Sorting Photoprism Photos With the Mistral Cat
I chose to experiment with Le Chat by Mistral, the French AI alternative to Gemini, Claude and CatIFARTED (ChatGPT). For the experiment I copied my Photoprism photos from the drive I use that is connected a Raspberry pi to a laptop before running scripts to sort and remove duplicates. It worked well, with a nice little bonus which I’ll expand on later.
Goal: Clean Up Duplicate Photos
My objective was to Remove duplicate photos from a large collection while keeping the best version of each file. I Used jdupes to identify duplicates and a custom script to decide which files to keep.
The sources of duplication were that I imported photos from Google Takeout on one side, as well as from two or three iphones and an android phone. I suspect that Photosync might also contribute by encouraging the creation of a folder per device that we import from.
Custom Rules for Keeping Files
After running jdupe I set up custom rules that looked at file Naming: I told it to Prefer IMG_* or VIRB* over hash-named files. iPhones, Android phones and photo cameras never, or rarely, use names that are hashes. These are usually created by Whatsapp and similar apps. I chose to apply directory priority to Keep files in human-readable directories (e.g., “Spain bike ride”) over generic ones (e.g., “Photos from 2018”). Google Takeout creates two or more folders. It creates a primary year folder with all photos from that year, as well as secondary event specific folders based either on the name we chose, for example ‘spain bike ride’ or date based, if we did not give a specific name.

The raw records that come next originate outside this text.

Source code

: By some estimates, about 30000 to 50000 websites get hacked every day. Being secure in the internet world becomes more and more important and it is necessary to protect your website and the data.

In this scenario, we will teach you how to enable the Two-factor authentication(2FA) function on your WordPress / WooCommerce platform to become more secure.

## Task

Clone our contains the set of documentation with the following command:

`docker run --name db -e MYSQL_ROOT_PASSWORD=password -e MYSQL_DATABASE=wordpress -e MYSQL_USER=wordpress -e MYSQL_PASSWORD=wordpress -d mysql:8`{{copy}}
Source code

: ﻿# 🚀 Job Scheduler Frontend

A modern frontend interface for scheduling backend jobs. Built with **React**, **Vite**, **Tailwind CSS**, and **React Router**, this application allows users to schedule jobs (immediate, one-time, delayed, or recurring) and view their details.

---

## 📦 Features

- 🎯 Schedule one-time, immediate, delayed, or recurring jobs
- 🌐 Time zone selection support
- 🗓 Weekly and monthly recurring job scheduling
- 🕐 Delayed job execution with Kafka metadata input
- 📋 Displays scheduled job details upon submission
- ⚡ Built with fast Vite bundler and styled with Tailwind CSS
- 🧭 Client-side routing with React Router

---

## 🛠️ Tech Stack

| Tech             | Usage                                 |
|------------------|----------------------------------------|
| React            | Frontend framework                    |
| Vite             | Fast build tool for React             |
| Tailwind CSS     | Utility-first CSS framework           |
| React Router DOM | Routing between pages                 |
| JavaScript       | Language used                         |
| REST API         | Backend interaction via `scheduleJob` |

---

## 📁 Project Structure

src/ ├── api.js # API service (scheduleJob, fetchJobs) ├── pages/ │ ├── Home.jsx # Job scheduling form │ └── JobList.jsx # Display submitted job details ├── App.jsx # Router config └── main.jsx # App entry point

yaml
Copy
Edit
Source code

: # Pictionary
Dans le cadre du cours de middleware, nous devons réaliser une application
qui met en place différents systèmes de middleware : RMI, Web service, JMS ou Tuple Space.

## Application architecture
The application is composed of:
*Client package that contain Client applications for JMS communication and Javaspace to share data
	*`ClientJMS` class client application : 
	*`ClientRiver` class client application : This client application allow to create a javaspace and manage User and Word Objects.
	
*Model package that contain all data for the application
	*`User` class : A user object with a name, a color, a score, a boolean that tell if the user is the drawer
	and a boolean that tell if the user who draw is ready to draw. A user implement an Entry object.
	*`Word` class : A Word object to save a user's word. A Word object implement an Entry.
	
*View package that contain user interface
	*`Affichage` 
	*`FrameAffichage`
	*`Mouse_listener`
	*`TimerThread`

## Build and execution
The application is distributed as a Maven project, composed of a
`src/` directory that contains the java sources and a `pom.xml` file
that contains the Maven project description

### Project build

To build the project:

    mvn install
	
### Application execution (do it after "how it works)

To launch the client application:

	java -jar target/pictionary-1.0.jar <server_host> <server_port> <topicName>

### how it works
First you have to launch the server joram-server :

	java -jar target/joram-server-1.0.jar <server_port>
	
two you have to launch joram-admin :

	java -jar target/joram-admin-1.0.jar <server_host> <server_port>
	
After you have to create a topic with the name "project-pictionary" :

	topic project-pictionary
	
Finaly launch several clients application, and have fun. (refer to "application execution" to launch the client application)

In the final step I noticed that it seemed to be choosing to delete HEIC files, rather than .JPG/.JPEG files. As HEIC are usually the original I want to keep the original. Eventually I saw that we had duplicate HEIC files, in which case I allowed it to remove duplicates of this file type. Finally I noticed that video files were either kept as mov files or converted. I accepted to have a rule to choose.MOV over .MP4. I used Le Chat (The cat) to help me understand the output from jdupe runs.
Script Development and Testing
As we progressed through the project The Chat offered three types of automation. It suggested Digikam, Pillow, a bespoke python script or using exiftool. In several cases it Wrote a Python script to apply the rules and generate a list of files to delete based on the output from jdupe being run.
Testing and Iteration
Part of collaborating with AI tools is experimentation and iteration. It’s about running a command, seeing the output, understand what you see, and then perfecting the command until you get what you want. It’s also about seeing opportunities.
One of the scripts I got The Cat to run was to check the “to delete” list and check if they had exif data for the creation date. i.e. the date when photos were taken. When a script confirmed that this was the case, that’s when the process of fine tuning the deletion script advanced. These are the rules we mentioned above.
Verification and Safety Checks
We ran a lot of dry runs. When you run dry-run jdupe it checks for duplicates and outputs to the terminal. When you have thousands of duplicates the terminal window forgets plenty of results. that’s where writing to a text file helps. It’s persistent.
The beauty of these text files is that they’re light, and you can share them with The Cat and the cat, in some situations, will actually run the script you discussed with it, rather than outputting the python script. This differs from Gemini in two ways. First it runs the script, so you don’t have to, but secondly if it reaches the token limit for script execution then it gives you the python script to run locally.
What is especially nice is that you can still keep “chatting” even if you reach that limit. It just won’t run scripts internally.
Backup: Emphasized
Along the way The Cat constantly encourages you to make sure you have a backup before running a command. As I was working from a copy, rather than the primary library I felt safe to experiment. Eventually I did execute the command to delete the duplicates and ran jdupe one last time to ensure the duplicates were gone.
And Finally
While experimenting I hit the limitations of the free plan, first for code execution, and then for chat. I didn’t intend for it to run scripts on files I uploaded. I think running scripts locally makes more sense. I uploaded the data for The Cat to get a better understanding of the data.
Hitting the data limit is a feature. It encourages us to take a break and work on something else.
What surprised me, yesterday, but again today, is that I get fatigued from playing with AI, because although large language models do some of the thinking, you still need to babysit them, and understand and supervise what they’re doing.